Fakt ist, eine Universallösung gibt es nicht und wird es Expertenmeinungen nach in nächster Zukunft auch nicht geben. Damit man aber auf die Vorteile der Li-Ionen-Batterie nicht verzichten muss, kommen spezielle Batteriemanagementsysteme zum Einsatz, so auch bei der neuen Li-Ionen-Lösung des Gabelstaplerherstellers Toyota Industries.

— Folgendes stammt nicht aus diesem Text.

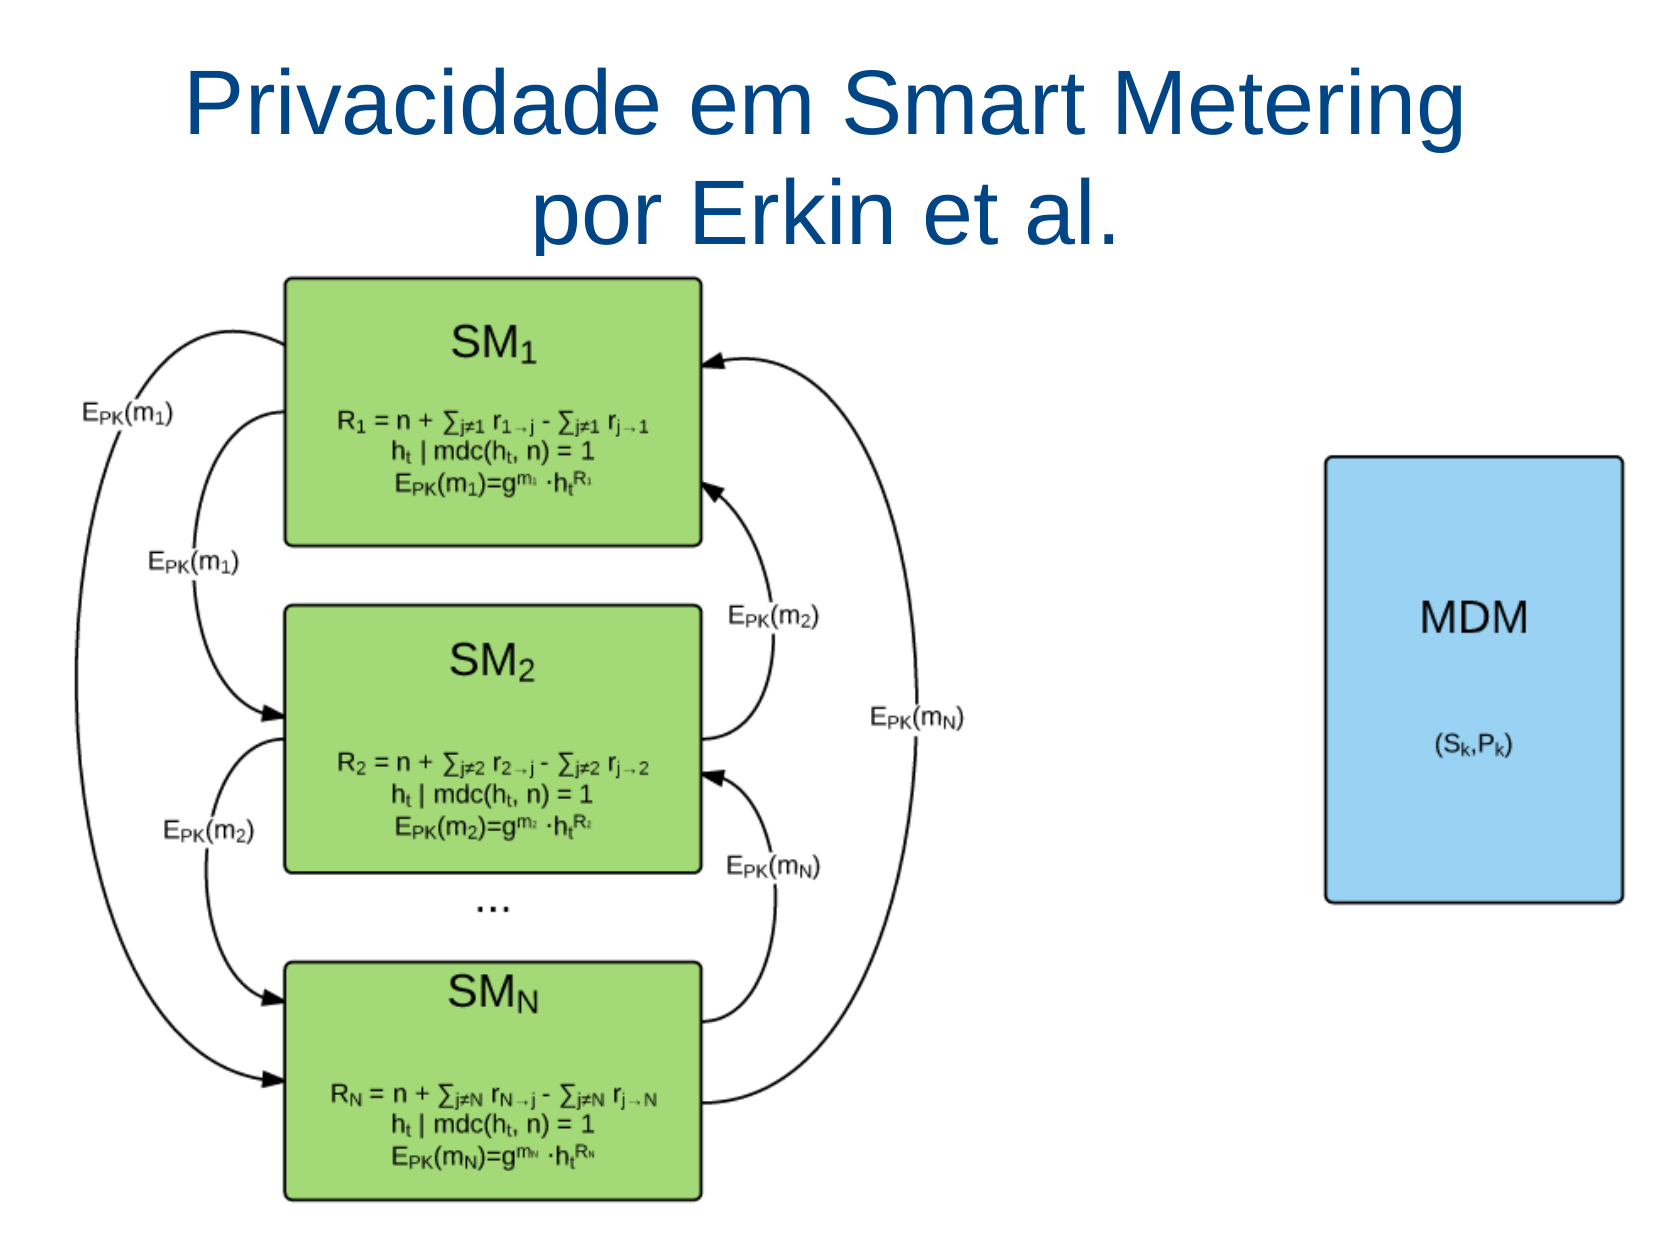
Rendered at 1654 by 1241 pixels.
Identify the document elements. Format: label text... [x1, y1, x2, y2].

title Privacidade em Smart Metering por Erkin et al. [82, 42, 1571, 256]
picture [38, 256, 1636, 1215]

Redundantes Sicherheitssystem verhindert thermisches Durchgehen

„Unser speziell entwickeltes Sicherheitssystem sorgt dafür, dass die Batterie heruntergefahren wird, sobald die Temperatur zu hoch wird“, erklärt Julia Isert, Marketingleiterin bei Toyota Material Handling Deutschland. Die Vorteile im Vergleich zu konventionellen Blei-Säure-Akkus haben den Hersteller überzeugt, seine neuen Lagertechnikgeräte auf Lithium-Ionen-Basis auszustatten. Die Geräte sind zudem mit mechanischen Sicherungen versehen, die die Batterie – falls nötig – ebenfalls deaktivieren.

Letztendlich lassen sich die Gefahren einer Lithium-Ionen-Batterie nicht beseitigen, wohl aber kontrollieren – und das immer besser.